日本で一番多い名字は佐藤で、2番目が鈴木といわれています。しかし、「本当?」と思っている人も多いのではないでしょうか。東京の周辺に住んでいる人は違和感がないでしょうが、関西の人だと、一二を争うのは山本と田中だろう、と思っています。
交通が便利になって、東京からだと、離島や山中を除いてほとんどの所に日帰りできるようになりました。でも、日本は狭いようで、まだ地域差は残っています。そんな日本を名字や地名からみつめ直してみたいと思っています。
2024/06/11 10:36
内子のあと、加藤家6万石の城下町だった大洲、宿場町の風情を残す卯之町を歩き、予讃線の終点宇和島まで行った。宇和島市は南予の中心都市である。
戦国時代、南予には戦国大名西園寺氏がいた。公家西園寺氏の一族という珍しい出自の大名である。鎌倉時代に西園寺公経が伊予国宇和郡を領したのが祖で、南北朝時代に宇和荘に逃れた一族がそのまま土着したものというが、本家との関係はよくわからない。
戦国時代には黒瀬城(西予市宇和町)に拠って宇和郡全域を支配していた。のち豊臣秀吉の四国攻めで敗れ。新たに宇和郡の領主となった秀吉家臣の戸田勝隆に西園寺公広が殺されて滅亡した。
この西園寺氏の庶流に、来村(くのむら)西園寺氏という一族がいた。この一族が築いたのが板島丸串城で、文禄4年(1595)そこに藤堂高虎が入城して、城下を板島から宇和島と改称した。
江戸時代になると、伊達政宗の長男(庶子)秀宗が10万石で宇和島に入り、以後江戸時代を通じて南予を支配した。
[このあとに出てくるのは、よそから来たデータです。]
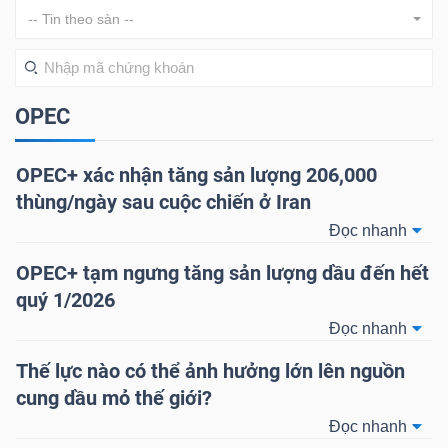
-- Tin theo sàn --
DOANH
NGHIỆP
OPEC
OPEC+ xác nhận tăng sản lượng 206,000
BẤT
thùng/ngày sau cuộc chiến ở Iran
ĐỘNG
Đọc nhanh
SẢN
OPEC+ tạm ngưng tăng sản lượng dầu đến hết
quý 1/2026
Đọc nhanh
TÀI
CHÍNH
Thế lực nào có thể ảnh hưởng lớn lên nguồn
cung dầu mỏ thế giới?
Đọc nhanh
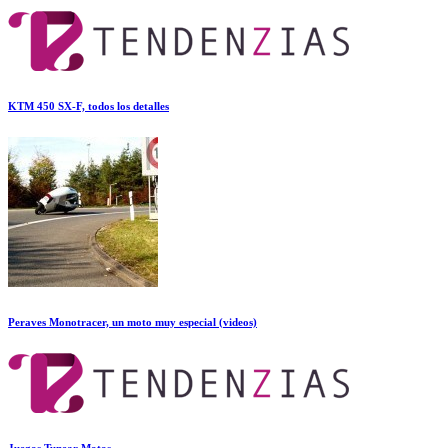
KTM 450 SX-F, todos los detalles
Peraves Monotracer, un moto muy especial (videos)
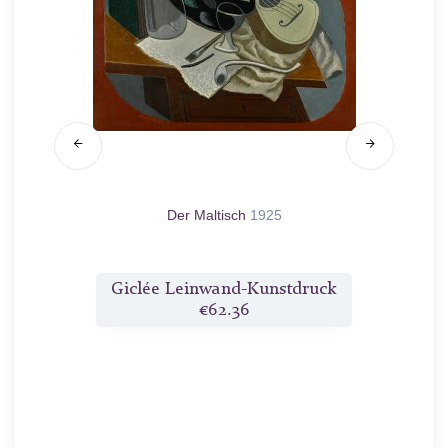
d.
Der Maltisch
1925
Zei
druck
Giclée Leinwand-Kunstdruck
Gicl
€62.36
このとき、秀宗は仙台から多くの家臣を連れてきている。
宇和島城の城山北登城口にある立派な長屋門は、代々宇和島藩家老をつとめた桑折(こおり)家のもの。桑折家の名字の地は陸奥国伊達郡桑折(福島県伊達郡桑折町)で伊達氏の庶流と伝える。秀宗が宇和島藩主になるに際して政宗の命で家老として赴任、以後幕末まで代々家老を務めた。
宇和島城は戦災もまぬかれ、現存12天守の1つとなっている。また、城下には伊達家の庭園、天赦園も残る。
ちなみに、幕末に宇和島藩主伊達宗城の側近をつとめた松田覚助は戦国大名だった西園寺氏の子孫といい、のちに西園寺公成と改称している。現在でも「西園寺」という名字は愛媛県に多い。